Muchos de sus viejos oficiales lo visitaban semanalmente, más aún cuando su hijo Eduardo, de 38 años, falleció el primer día del año 1855.

Un día lo sorprendió con su visita el almirante Juan Pascual Grenfell, el jefe de la escuadra brasileña, contra el que se había batido, y donde había perdido su brazo derecho. Se saludaron con afecto. Brown vivía modestamente y ese día estaba atendiendo su quinta. “Si usted hubiera aceptado las propuestas del emperador Don Pedro, cuán distinta sería su suerte. Porque en verdad, las repúblicas son siempre ingratas con sus buenos servidores”, le dijo. El viejo marino le respondió: “Mi querido Grenfell, no me pesa haber sido útil a la patria de mis hijos. Considero superfluos los honores y las riquezas cuando bastan seis pies de tierra para descansar de tantas fatigas y dolores”.

A fin de enero de 1857 se sintió morir, a tal punto que hizo llamar a su amigo, el compatriota padre Antonio Fahy, para que le suministrase la extrema unción. Falleció en los primeros minutos del 3 de marzo. Lo acompañaba su compañero José Murature, a quien le dijo: “Comprendo que pronto cambiaremos de fondeadero, ya tengo práctico a bordo”.

A la noche de ese día su cuerpo, vestido con ropas blancas y con un sudario de seda fue depositado en un féretro de pino forrado, que a su vez fue colocado en uno de plomo y finalmente en uno de caoba, con herrajes de bronce.
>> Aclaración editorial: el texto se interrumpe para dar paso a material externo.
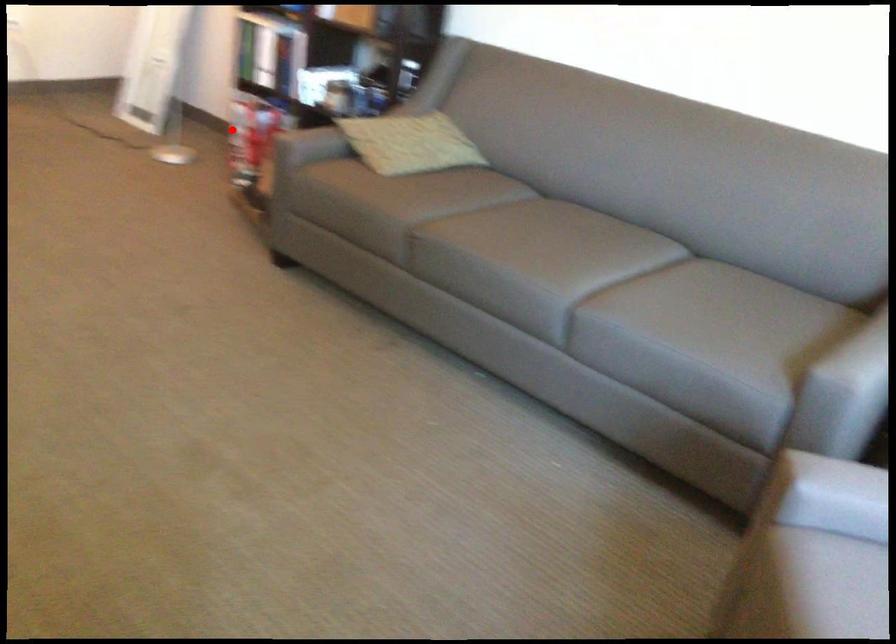
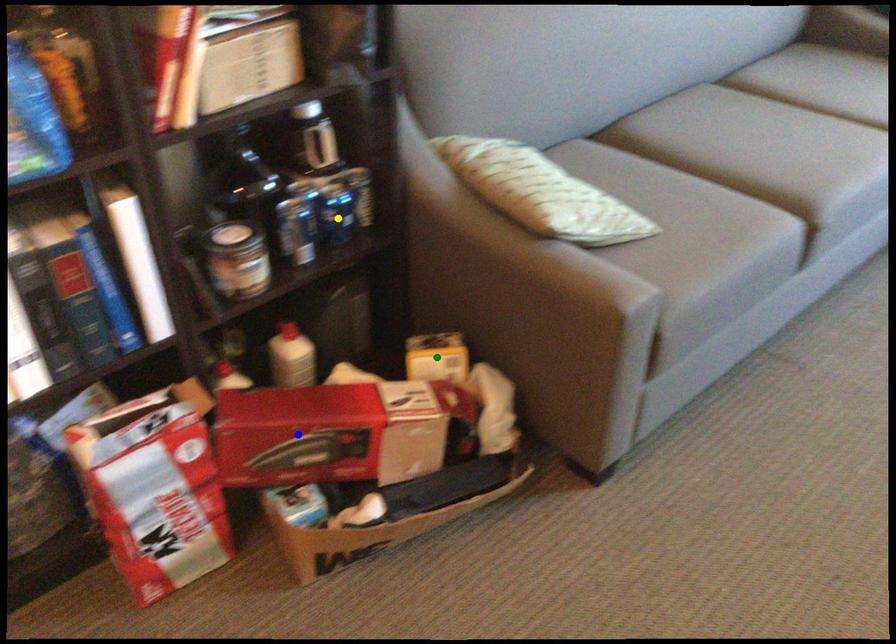
Question: I am providing you with two images of the same scene from different viewpoints. A red point is marked on the first image. You are given multiple points on the second image. Which point in image 2 is actually the same real-world point as the red point in image 1?

Choices:
 (A) green point
 (B) blue point
 (C) yellow point

Answer: (B)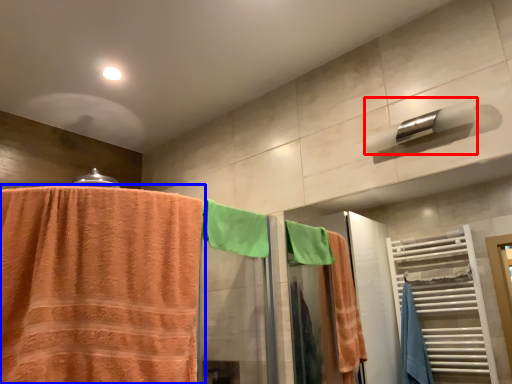
Question: Which object is closer to the camera taking this photo, towel bar (highlighted by a red box) or towel (highlighted by a blue box)?

Choices:
 (A) towel bar
 (B) towel

Answer: (B)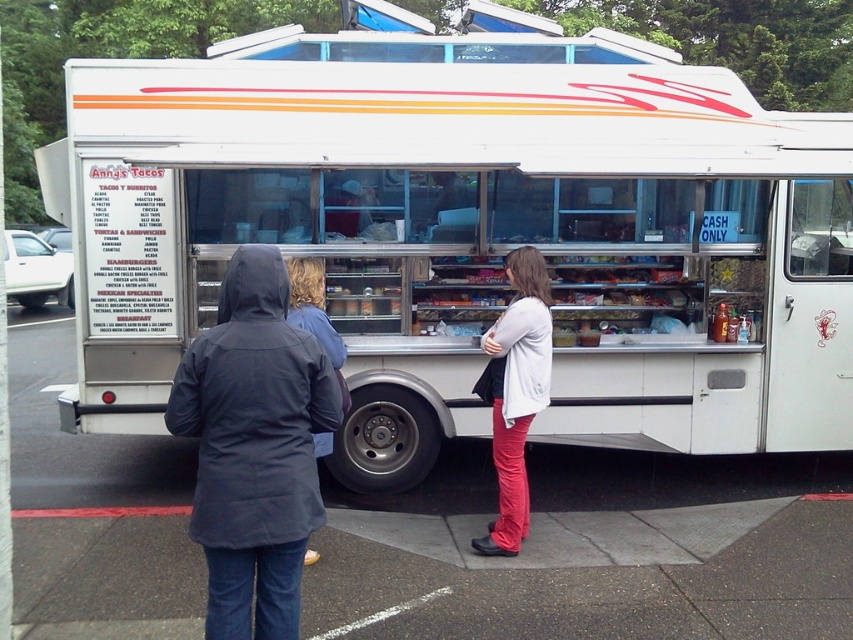
Question: In this image, where is white metallic food truck at center located relative to matte white sweater at center?

Choices:
 (A) left
 (B) right

Answer: (B)

Question: Observing the image, what is the correct spatial positioning of matte white sweater at center in reference to dark blue hooded jacket at center?

Choices:
 (A) above
 (B) below

Answer: (B)

Question: Which of the following is the closest to the observer?

Choices:
 (A) dark blue hooded jacket at center
 (B) dark blue hooded jacket at left

Answer: (B)

Question: In this image, where is white metallic food truck at center located relative to dark blue hooded jacket at left?

Choices:
 (A) right
 (B) left

Answer: (A)

Question: Which point appears closest to the camera in this image?

Choices:
 (A) (527, 344)
 (B) (682, 83)

Answer: (A)

Question: Which of the following is the closest to the observer?

Choices:
 (A) (529, 372)
 (B) (149, 417)

Answer: (A)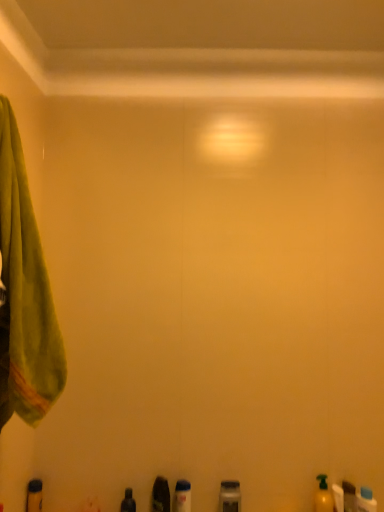
Question: Is shiny black bottle at lower center, the 7th toiletry when ordered from right to left, to the left or to the right of metallic gray container at lower center, the 5th toiletry in the right-to-left sequence, in the image?

Choices:
 (A) right
 (B) left

Answer: (B)

Question: From a real-world perspective, is shiny black bottle at lower center, the 7th toiletry when ordered from right to left, above or below metallic gray container at lower center, arranged as the fourth toiletry when viewed from the left?

Choices:
 (A) below
 (B) above

Answer: (A)

Question: Which object is the closest to the yellow matte bottle at lower right, the fifth toiletry in the left-to-right sequence?

Choices:
 (A) shiny black bottle at lower center, the 7th toiletry when ordered from right to left
 (B) green soft towel at left
 (C) metallic gray container at lower center, arranged as the fourth toiletry when viewed from the left
 (D) blue plastic bottle at lower right, placed as the eighth toiletry when sorted from left to right
 (E) matte black bottle at lower left, arranged as the eighth toiletry when viewed from the right

Answer: (D)

Question: Which of these objects is positioned closest to the yellow matte bottle at lower right, the 4th toiletry when ordered from right to left?

Choices:
 (A) matte black bottle at lower left, arranged as the eighth toiletry when viewed from the right
 (B) yellow matte bottle at lower right, marked as the 6th toiletry in a left-to-right arrangement
 (C) shiny black bottle at lower center, the 7th toiletry when ordered from right to left
 (D) blue plastic bottle at lower right, placed as the first toiletry when sorted from right to left
 (E) translucent plastic bottle at lower center, which is the third toiletry from left to right

Answer: (B)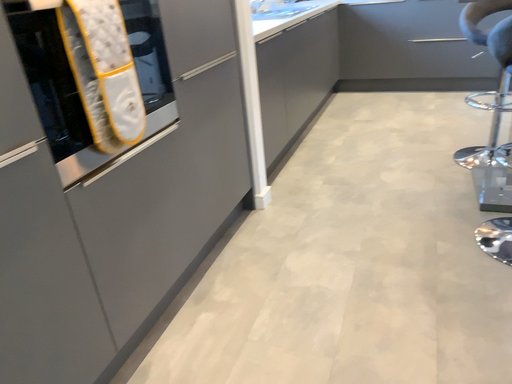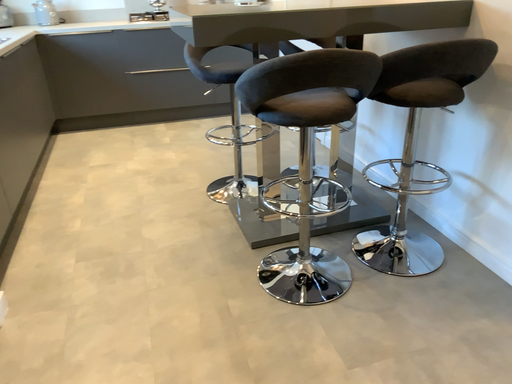
Question: Which way did the camera rotate in the video?

Choices:
 (A) rotated upward
 (B) rotated downward

Answer: (A)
Tenía la leyenda: “Cenizas del Brigadier General Argentino don Guillermo Brown. Fallecido el 3 de marzo de 1857″. A la tarde del día siguiente fue inhumado en el sepulcro de José María Paz.
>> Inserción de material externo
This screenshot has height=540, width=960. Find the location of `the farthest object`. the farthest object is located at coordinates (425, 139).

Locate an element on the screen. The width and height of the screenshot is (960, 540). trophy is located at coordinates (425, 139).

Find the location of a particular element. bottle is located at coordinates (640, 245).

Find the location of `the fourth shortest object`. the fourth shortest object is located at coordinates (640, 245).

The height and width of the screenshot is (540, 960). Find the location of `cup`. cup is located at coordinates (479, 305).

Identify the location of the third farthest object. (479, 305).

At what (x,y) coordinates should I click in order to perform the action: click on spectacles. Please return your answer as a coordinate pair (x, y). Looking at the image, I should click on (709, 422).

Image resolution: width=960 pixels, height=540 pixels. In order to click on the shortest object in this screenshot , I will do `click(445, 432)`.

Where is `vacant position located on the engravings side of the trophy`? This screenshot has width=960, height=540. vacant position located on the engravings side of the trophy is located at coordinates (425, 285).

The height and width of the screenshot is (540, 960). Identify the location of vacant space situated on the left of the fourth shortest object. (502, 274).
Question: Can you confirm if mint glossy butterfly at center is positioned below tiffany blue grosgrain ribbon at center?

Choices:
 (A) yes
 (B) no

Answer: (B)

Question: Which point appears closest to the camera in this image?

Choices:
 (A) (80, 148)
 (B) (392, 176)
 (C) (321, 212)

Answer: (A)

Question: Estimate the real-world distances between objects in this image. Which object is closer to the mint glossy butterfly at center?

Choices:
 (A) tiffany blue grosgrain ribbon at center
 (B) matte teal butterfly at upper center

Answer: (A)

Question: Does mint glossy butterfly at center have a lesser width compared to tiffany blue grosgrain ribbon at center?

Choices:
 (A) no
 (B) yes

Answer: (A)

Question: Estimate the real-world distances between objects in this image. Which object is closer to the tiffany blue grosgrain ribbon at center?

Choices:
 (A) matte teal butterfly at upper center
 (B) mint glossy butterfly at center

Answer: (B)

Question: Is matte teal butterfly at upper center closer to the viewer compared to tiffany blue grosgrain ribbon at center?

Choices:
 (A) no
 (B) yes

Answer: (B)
Su muerte fue sentida por todos. Eran tiempos en que el país estaba partido al medio, la Confederación Argentina y el Estado de Buenos Aires, ambos le rindieron honores. A pesar de las honras fúnebres por los valiosos servicios prestados, su viuda debió ceder al Estado unas seis leguas de su propiedad para cancelar deudas y además, malvendió algunas de las pertenencias de su marido, como su catalejo, con el que tantas veces había escrutado a los enemigos en mares y ríos. Es que la batalla contra la ignorancia y el sentido del reconocimiento son las más difíciles de ganar.